Startled, they looked at Gertrude in the mirror.
Her cheeks flushed. “What?” she muttered.
The door exploded open. Stephen stormed in with one of his usual fits of temper. “Ya’re going to that bastard’s,” he thundered. “Oi forbid it.”
He was a formidable boy. He’d only grow to be an indomitable man.
Or, rather, marquess . . . In everything but his street-roughened tones, he’d always worn his rank.
Her breath lodged in her throat.
While her sisters took him to task for his entry and words, Ophelia crossed over. Uncaring for the fine fabric given to wrinkling, she grabbed her brother and hugged him tight.
“Wot in blazes is that for?” he muttered, his words muffled against her chest.
“Just because,” she managed to squeeze out.
He struggled against her hold. “Well, Oi don’t loike it.” He shoved away. “Oi loike even less yar being anywhere near that investigator and his family. They ain’t to be trusted.”
She brushed a sandy-blond curl from over his brow. It promptly sprang back into place, as stubborn as the boy himself. “You’re right,” she softly said. “Some of them are dark devils like Diggory and the henchmen who delighted in beating us and anyone else they could land their fists on.” The small knot in his throat bobbed up and down. She stroked her fingers through his hair again. “But, do you know, Stephen, there are good ones as well. People like Connor and Eve Dabney and his father. It is so much more important that we focus on the good as opposed to the darkness.”

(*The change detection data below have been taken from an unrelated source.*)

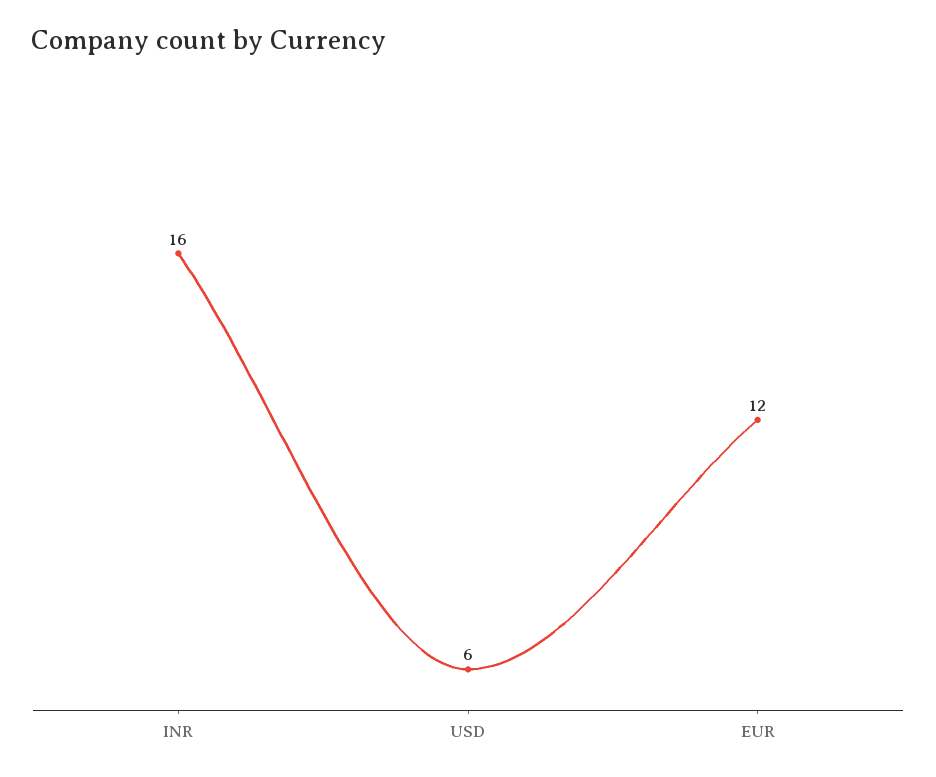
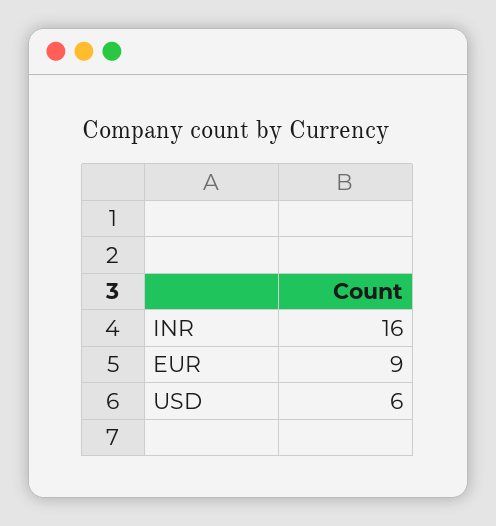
  {
    "INR": 16,
    "USD": 6,
-   "EUR": 12
+   "EUR": 9
  }

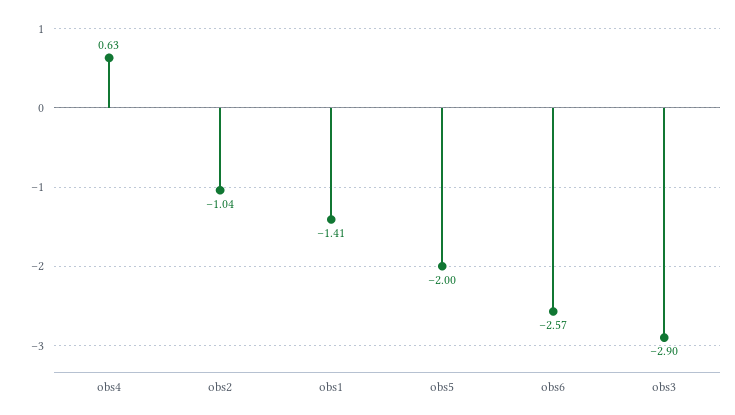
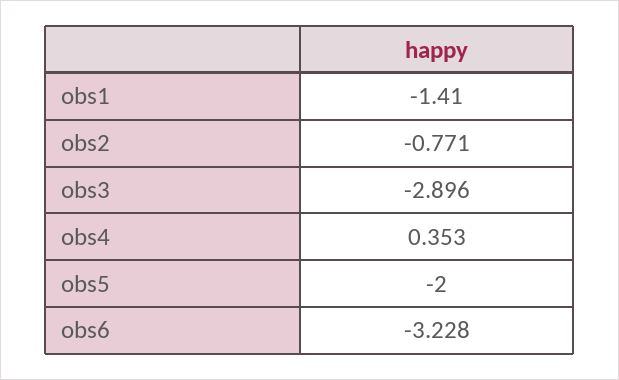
  {
-   "obs4": 0.63,
+   "obs4": 0.353,
-   "obs2": -1.04,
+   "obs2": -0.771,
    "obs1": -1.41,
    "obs5": -2,
-   "obs6": -2.57,
+   "obs6": -3.228,
    "obs3": -2.896
  }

Dirt-stained fingers swatted at her. “None of them are good. The moment you forget that is the moment they’ll ruin ya.” Snarling, he spun about and bolted.
She stared after him, a chill scraping her spine.

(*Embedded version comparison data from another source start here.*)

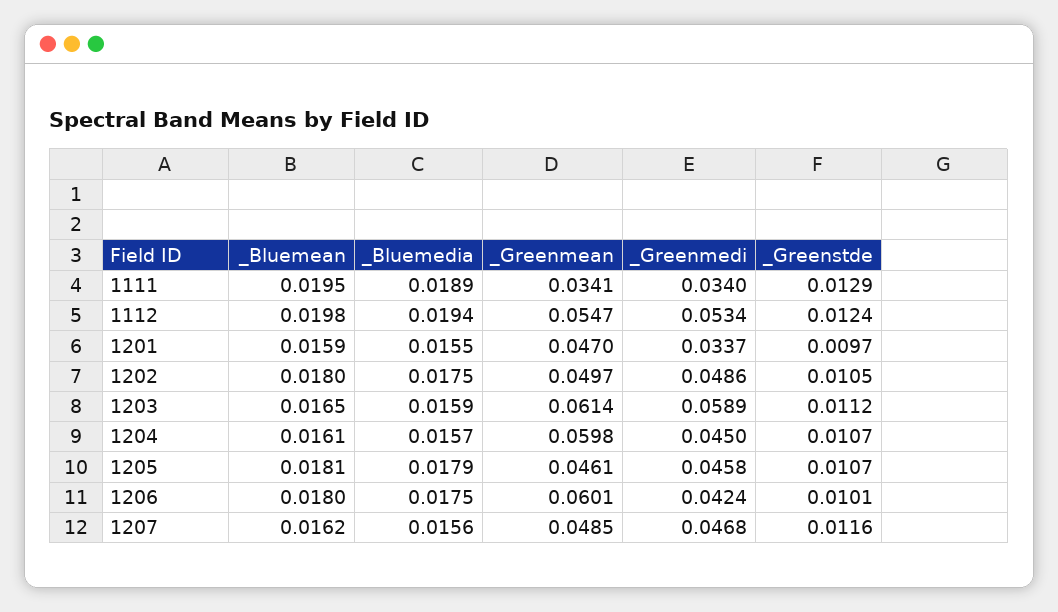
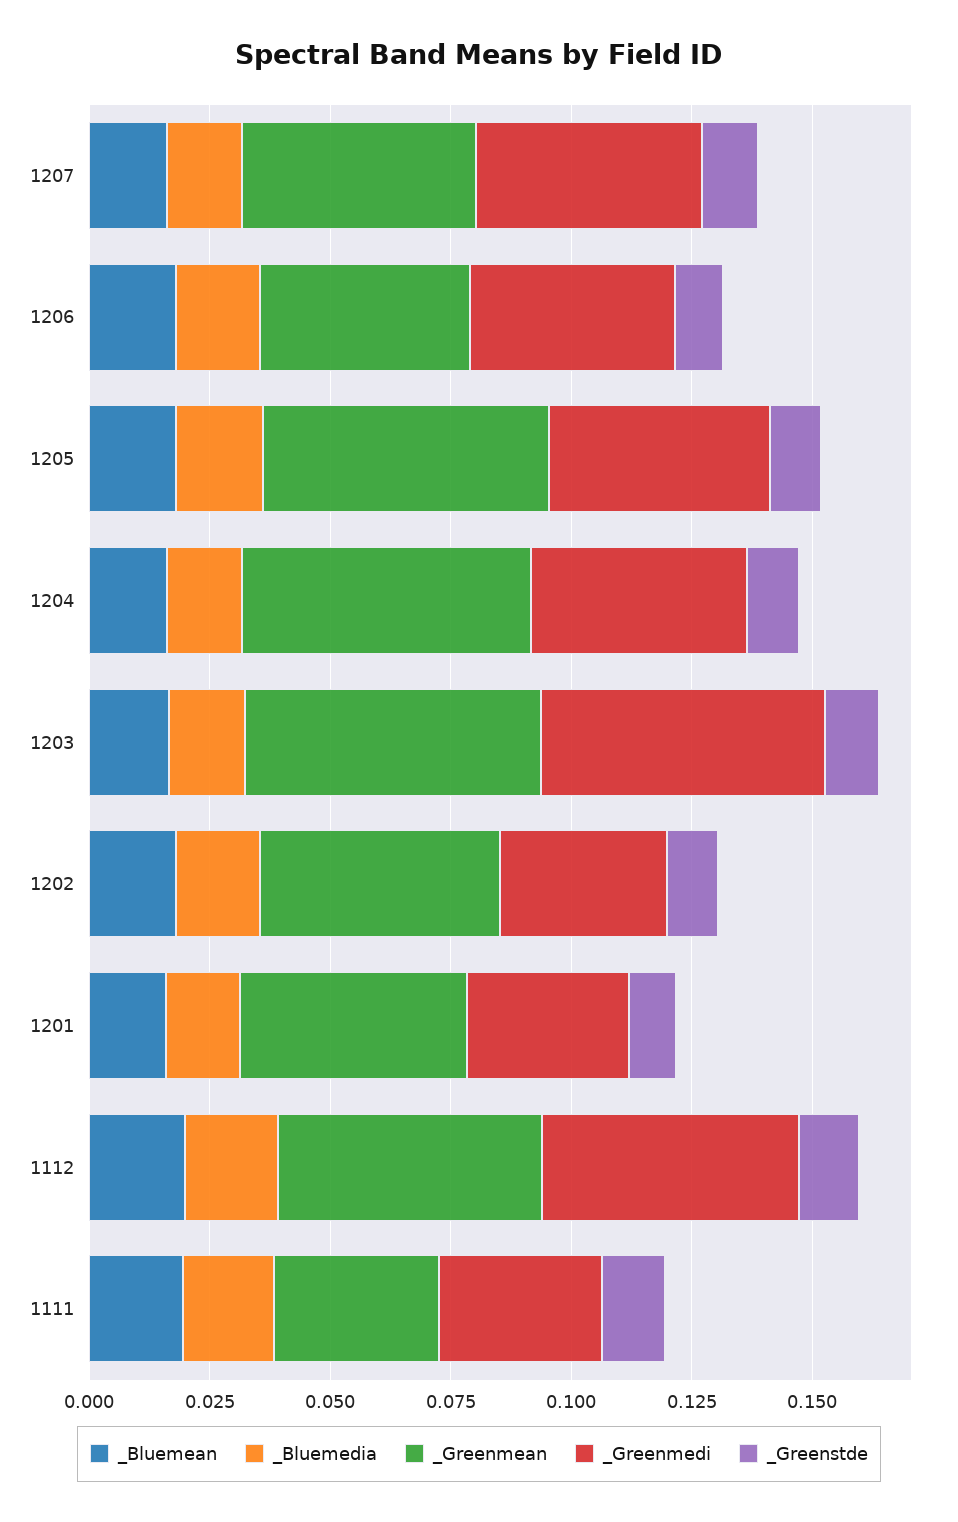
  {
    "_Bluemean": {
      "1111": 0.0195,
      "1112": 0.0198,
      "1201": 0.0159,
      "1202": 0.018,
      "1203": 0.0165,
      "1204": 0.0161,
      "1205": 0.0181,
      "1206": 0.018,
      "1207": 0.0162
    },
    "_Bluemedia": {
      "1111": 0.0189,
      "1112": 0.0194,
      "1201": 0.0155,
      "1202": 0.0175,
      "1203": 0.0159,
      "1204": 0.0157,
      "1205": 0.0179,
      "1206": 0.0175,
      "1207": 0.0156
    },
    "_Greenmean": {
      "1111": 0.0341,
      "1112": 0.0547,
      "1201": 0.047,
      "1202": 0.0497,
      "1203": 0.0614,
      "1204": 0.0598,
-     "1205": 0.0461,
+     "1205": 0.06,
-     "1206": 0.0601,
+     "1206": 0.045,
      "1207": 0.0485
    },
    "_Greenmedi": {
      "1111": 0.034,
      "1112": 0.0534,
      "1201": 0.0337,
-     "1202": 0.0486,
+     "1202": 0.035,
      "1203": 0.0589,
      "1204": 0.045,
      "1205": 0.0458,
      "1206": 0.0424,
      "1207": 0.0468
    },
    "_Greenstde": {
      "1111": 0.0129,
      "1112": 0.0124,
      "1201": 0.0097,
      "1202": 0.0105,
      "1203": 0.0112,
      "1204": 0.0107,
      "1205": 0.0107,
      "1206": 0.0101,
      "1207": 0.0116
    }
  }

“Shall we?” Cleo urged, holding out an arm.
Fighting back the ominous foreboding at her brother’s words, Ophelia followed her sister through the club that had been home, past the same burly guards and prostitutes who’d been more family than t
he parents who’d sired her. They’d reached the front of the club when a voice sounded through the raucous din. “Ophelia?” Ophelia stiffened, feeling her sister tense at her side.

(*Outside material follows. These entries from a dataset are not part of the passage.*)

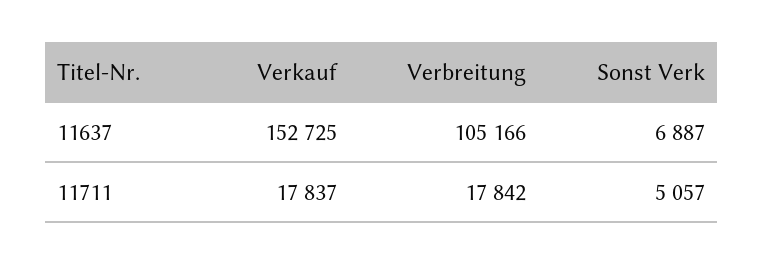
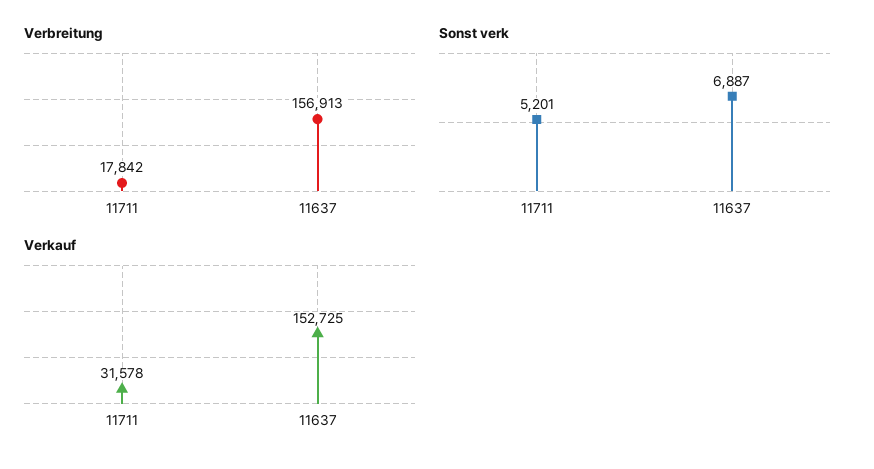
  {
    "Verkauf": {
      "11637": 152725,
-     "11711": 17837
+     "11711": 31578
    },
    "Verbreitung": {
-     "11637": 105166,
+     "11637": 156913,
      "11711": 17842
    },
    "Sonst Verk": {
      "11637": 6887,
-     "11711": 5057
+     "11711": 5201
    }
  }

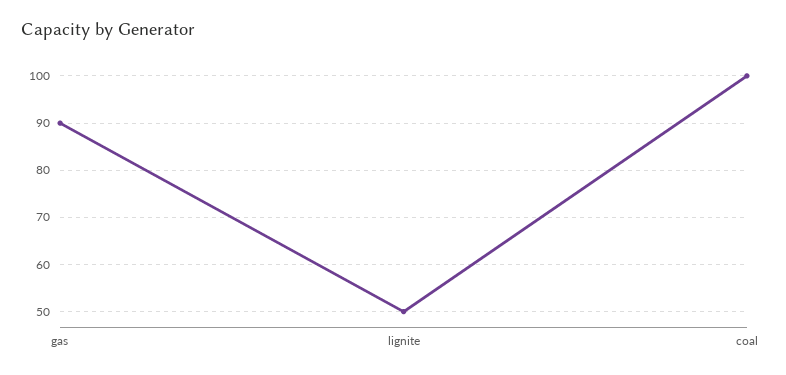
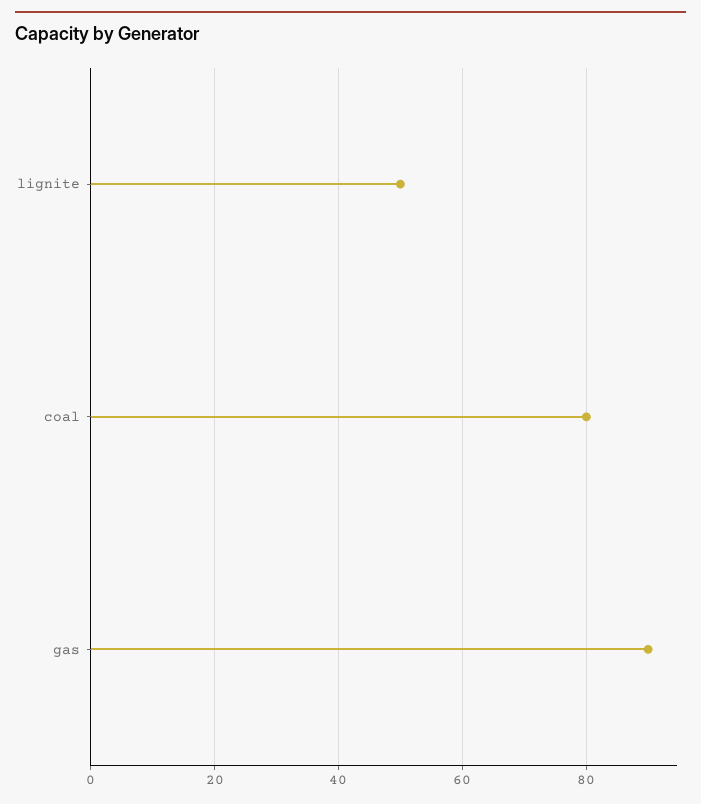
  {
    "gas": 90,
    "lignite": 50,
-   "coal": 100
+   "coal": 80
  }

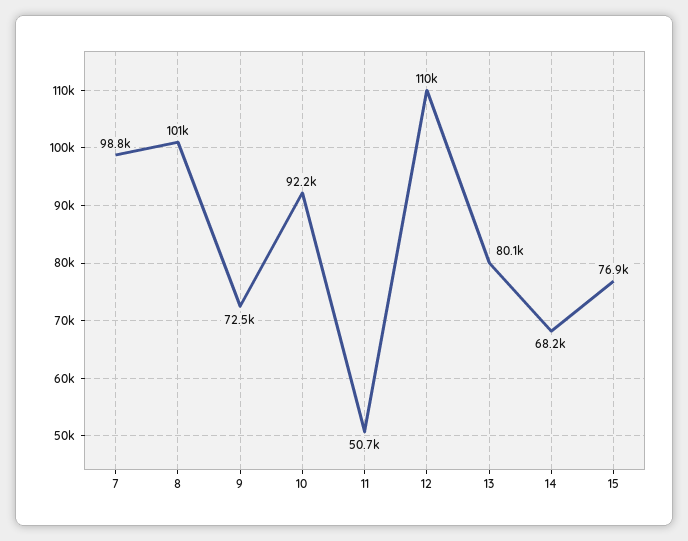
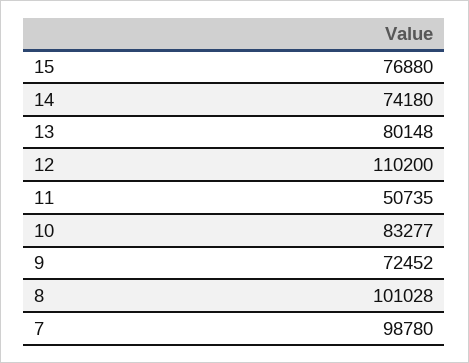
  {
    "7": 98780,
    "8": 101028,
    "9": 72452,
-   "10": 92200,
+   "10": 83277,
    "11": 50735,
    "12": 110200,
    "13": 80148,
-   "14": 68200,
+   "14": 74180,
    "15": 76880
  }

Guests parted, making way for the king of London’s greatest gaming empire. Broderick stopped before his sisters. “I’ve not changed my mind where he’s concerned. I’ll not support a match between you and . . . him. He isn’t good enough for you.”
She’d not debate all the ways in which he was wrong in this public way. “Mayhap we’ve just been so mired in bad for so long that we’ve lost sense of what is truly good and bad,” she said softly.
He inclined his head. “We’ll agree to disagree.” Her brother looked to Cleo. “Do not make me regret this.”
Cleo winked.
Broderick lifted a hand, and the guards stationed there immediately drew open the heavy black panels, allowing them to pass through.
From where he stood at the carriage, Adair lifted his head from the timepiece he’d been studying. As soon as his gaze snagged on Cleo, his eyes went soft. There was such a beautiful tenderness, so much love spilling unashamed and unchecked from his eyes, that it wrenched at Ophelia. I want that. I want the same forgiveness Adair gave to Cleo . . . and a life together. All of it.
How unfairly she’d judged Adair and her sister’s relationship with their onetime rival. Regret sat heavy in her heart.
When they reached him, her brother-in-law gathered Cleo’s fingers and raised them to his lips for a lingering, tender kiss. “Cleopatra.”
A simmering passion blazed to life as husband and wife exchanged a look so intimate, so powerful, that Ophelia looked away. After he’d handed Cleopatra inside, he turned back. “Ophelia,” her brother-in-law greeted with far greater warmth than she’d ever deserved from him.
She blinked back a sheen of moisture from her eyes. Going up on tiptoe, she kissed Adair’s cheek. “Thank you,” she said gently.